Les aides fiscales et sociales en vue de favoriser la couverture maladie complémentaire des assurés, bénéficiant pour l’essentiel aux contrats collectifs, sont d’un « coût élevé » (4,3 milliards d’euros), d’une « pertinence discutable » et « mal utilisées au regard même des objectifs qu’elles se fixent », souligne la Cour des comptes. En outre, les garanties offertes par les contrats collectifs sont plus avantageuses que celles des contrats individuels. Les dispositifs de soutien aux assurés défavorisés – couverture maladie universelle complémentaire (CMU-C) et aide à l’acquisition d’une couverture complémentaire santé (ACS) – sont, quant à eux, « mal articulés », estime l’instance. Elle regrette entre autres « l’étroitesse de la fourchette de revenu qui ouvre droit [à l’ACS] ainsi que la nécessité d’en faire la demande contrairement à la CMU-C ». La Cour des comptes suggère donc, par exemple, de « rediriger au moins pour partie les aides consacrées aux contrats collectifs en direction des assurés disposant de faibles revenus afin notamment de supprimer l’effet de seuil trop marqué constaté entre la CMU-C et l’ACS, dispositif qu’il convient par ailleurs de continuer de promouvoir activement ». Concrètement, cela reviendrait à élargir la fourchette de revenu qui permet de prétendre à l’ACS. L’instance préconise aussi d’utiliser à cet effet les sommes dégagées par la remise en cause totale ou partielle de certaines exonérations du ticket modérateur (voir ci-dessus).

Le gouvernement promet un recul rapide des déficits sociaux

Le constat dressé par la Cour des comptes sur la situation financière du régime général de la sécurité sociale n’entame en rien l’optimisme du gouvernement. La réforme des retraites de 2010, la fixation à 2,8 % du taux de progression de l’ONDAM pour 2012 et les mesures d’économies annoncées par le Premier ministre le 24 août dernier (taxation des mutuelles, suppression de niches sociales) (7) conduiront à un « très net redressement de la situation de la sécurité sociale », affirme la ministre du Budget et des Comptes publics dans un communiqué du 8 septembre. Valérie Pécresse soutient également que, « en deux ans, entre 2010 et 2012, le déficit du régime général et du fonds de solidarité vieillesse sera réduit de près de 40 % et le déficit de l’assurance maladie divisé par deux ».

Notes

(1) Voir ASH n° 2714 du 17-06-11, p. 10.

(2) Sécurité sociale – Septembre 2011 – Disp. sur www.ccomptes.fr.

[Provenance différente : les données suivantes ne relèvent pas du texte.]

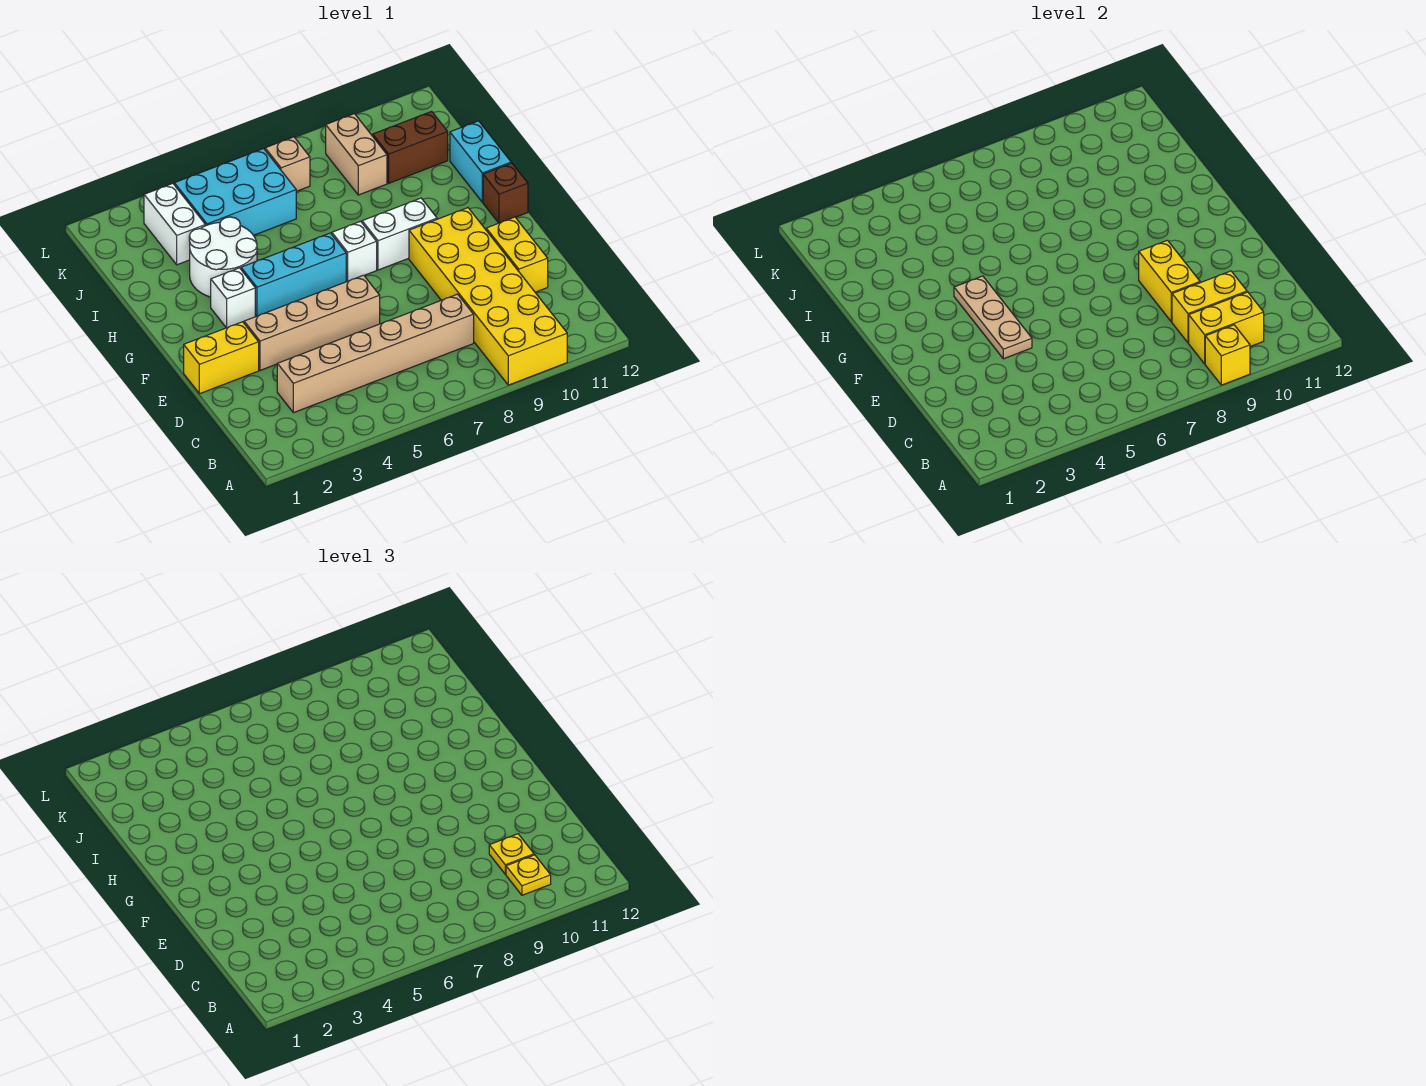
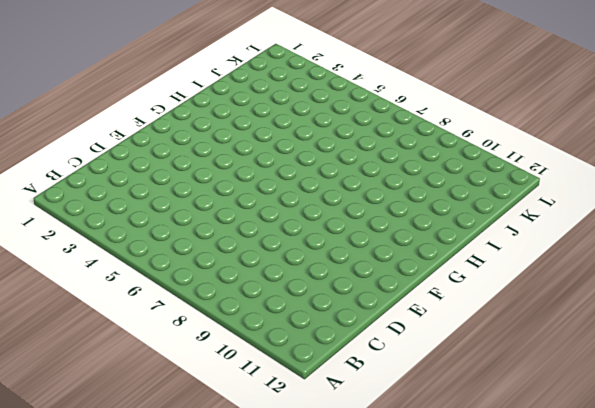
none -> yellow brick A9:F10 level 1
none -> tan brick C3:C8 level 1
none -> yellow brick D11:E11 level 1

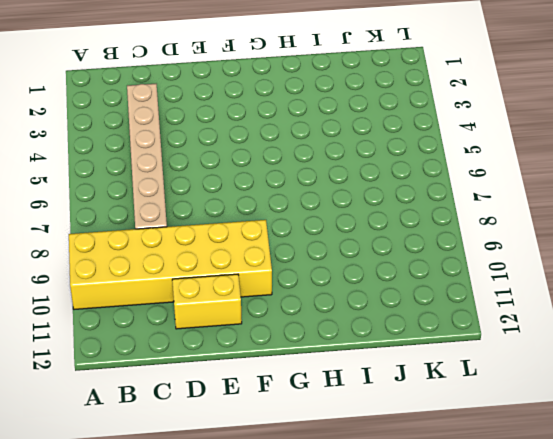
none -> yellow brick E1:E2 level 1
none -> tan brick E3:E6 level 1
none -> white brick G3 level 1

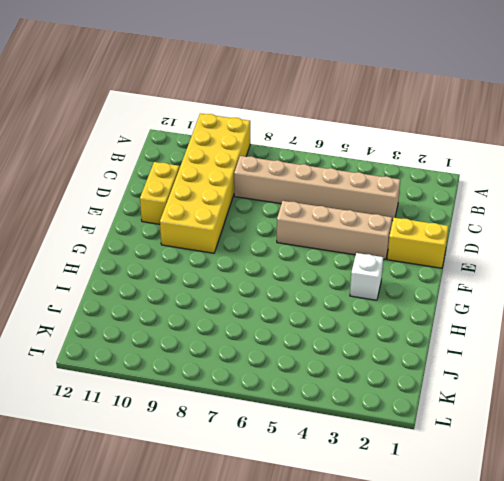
none -> cyan brick G4:G6 level 1
none -> white brick G7 level 1
none -> white brick G8:G9 level 1

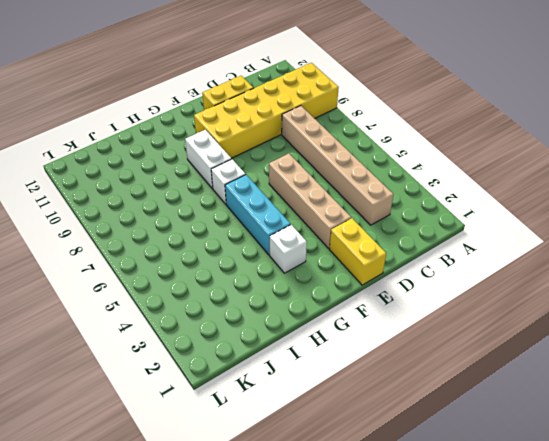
none -> brown brick G12 level 1
none -> white round brick H3:I4 level 1
none -> cyan brick H12:I12 level 1

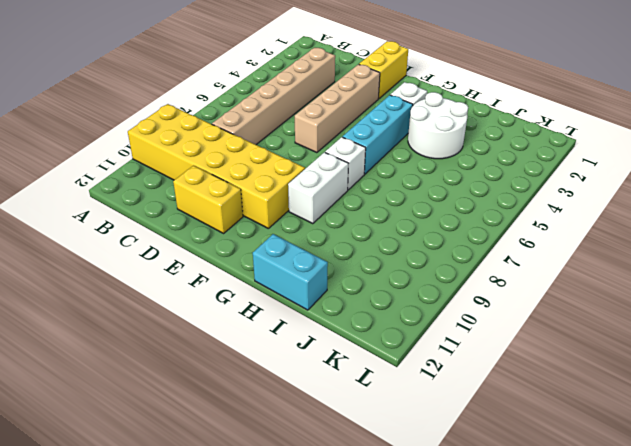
none -> brown brick G12 level 1
none -> white brick J3:K3 level 1
none -> cyan brick J4:K6 level 1

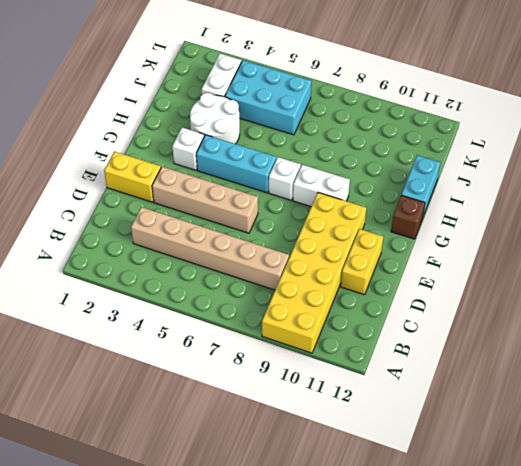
none -> tan brick J9:K9 level 1
none -> brown brick J10:J11 level 1
none -> tan brick K7 level 1

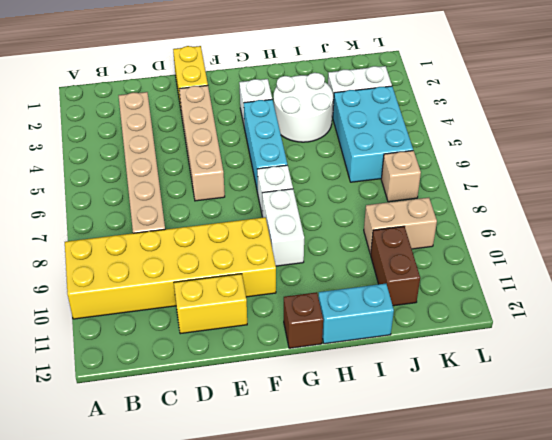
none -> yellow brick A9 level 2
none -> yellow brick B9:B10 level 2
none -> yellow brick C9:C10 level 2

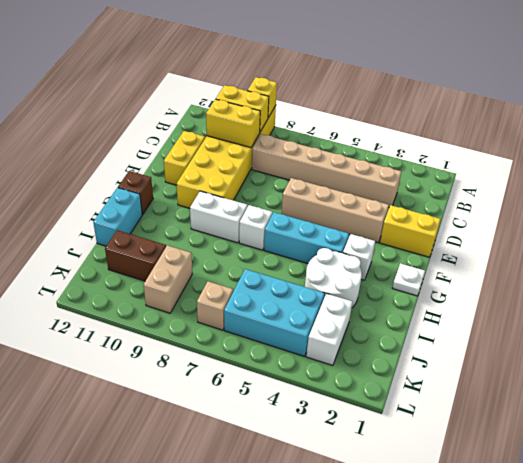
white plate G1 level 1 -> none
none -> yellow brick D9:E9 level 2
none -> tan plate E4:G4 level 2
none -> yellow plate B10 level 3

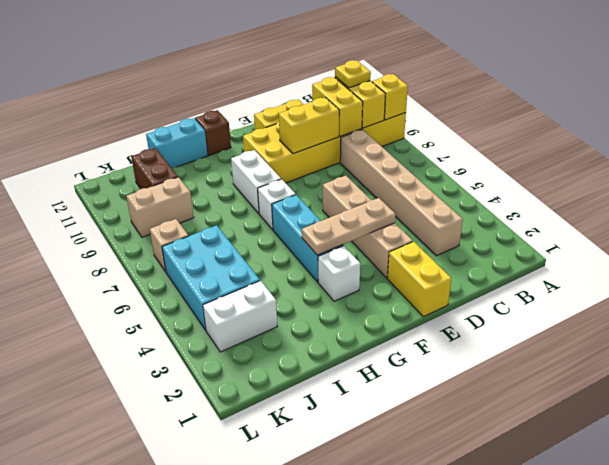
none -> white round brick H3:I4 level 1
none -> yellow plate C10 level 3

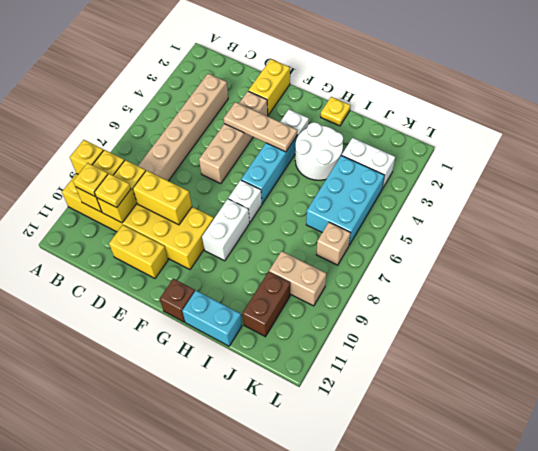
yellow plate H1 level 1 -> none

(3) Toutefois, relève le rapport, « même en prenant en compte les mesures supplémentaires décidées en cours d’année, le rendement des économies attendues est significativement inférieur aux 1,8 milliard d’euros attendus. »

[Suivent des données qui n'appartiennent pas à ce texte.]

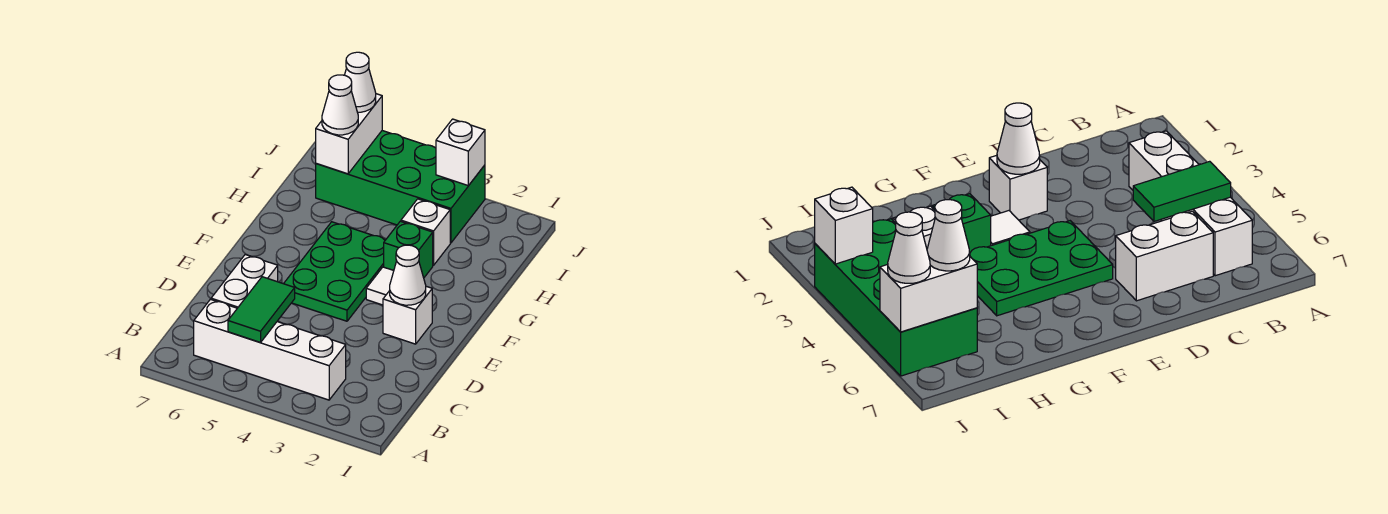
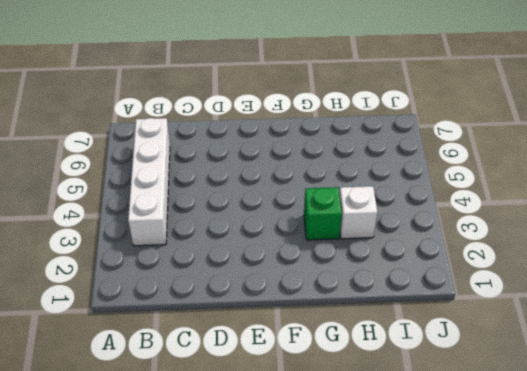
none -> white brick C6:D6 level 1
none -> white brick E2 level 1
none -> green plate E4:G5 level 1

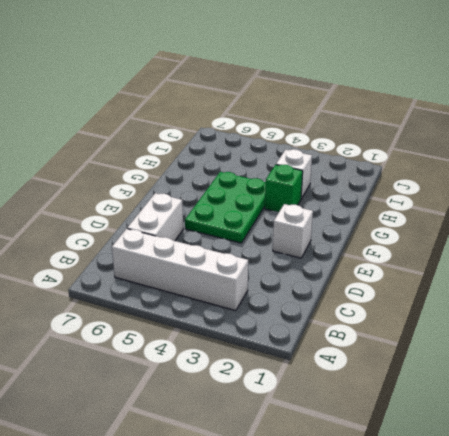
none -> white tile F3 level 1
none -> green brick I3:J6 level 1
none -> green tile B5:C5 level 2

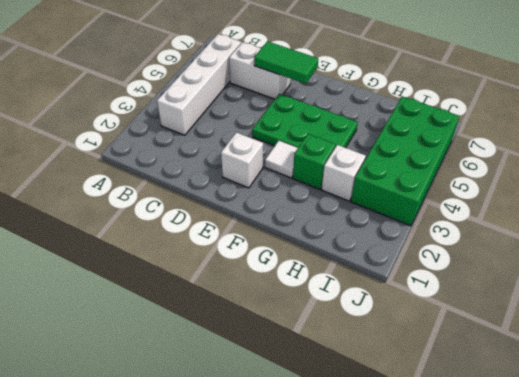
green tile D6:E6 level 2 -> green tile B5:C5 level 2
none -> white cone E2 level 2
none -> white brick I6:J6 level 2
none -> white brick J3 level 2

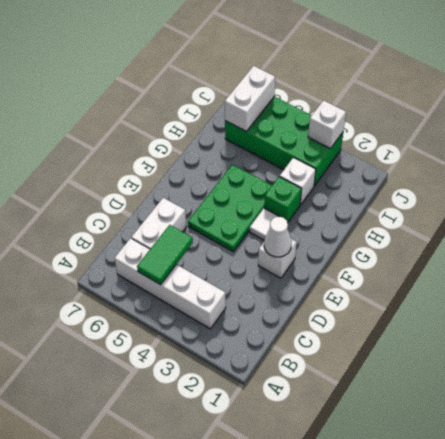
none -> white cone I6 level 3
none -> white cone J6 level 3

(4) En effet, précise le rapport, cela conduirait à un très lent recul du déficit, qui serait encore de 5 milliards en 2020 avec un retour à l’équilibre seulement en 2027.

(5) Les exonérations peuvent être liées au coût des prestations (affection de longue durée, hospitalisations longues…), à des considérations de santé publique (frais de dépistage du VIH/SIDA, actions de prévention pour les mineurs…) ou à la situation des bénéficiaires (invalides, femmes enceintes…).

(6) Proposée par Martin Hirsch en 2007, la création d’un bouclier sanitaire a aussi trouvé écho au sein de la Haute Autorité de santé, du Haut Conseil de la santé publique et de l’Assemblée nationale – Voir notamment ASH n° 2535 du 14-12-07, p. 13, n° 2585 du 5-12-08, p. 8, n° 2637 du 18-12-09, p. 12.

(1) Voir ASH n° 2722 du 2-09-11, p. 5.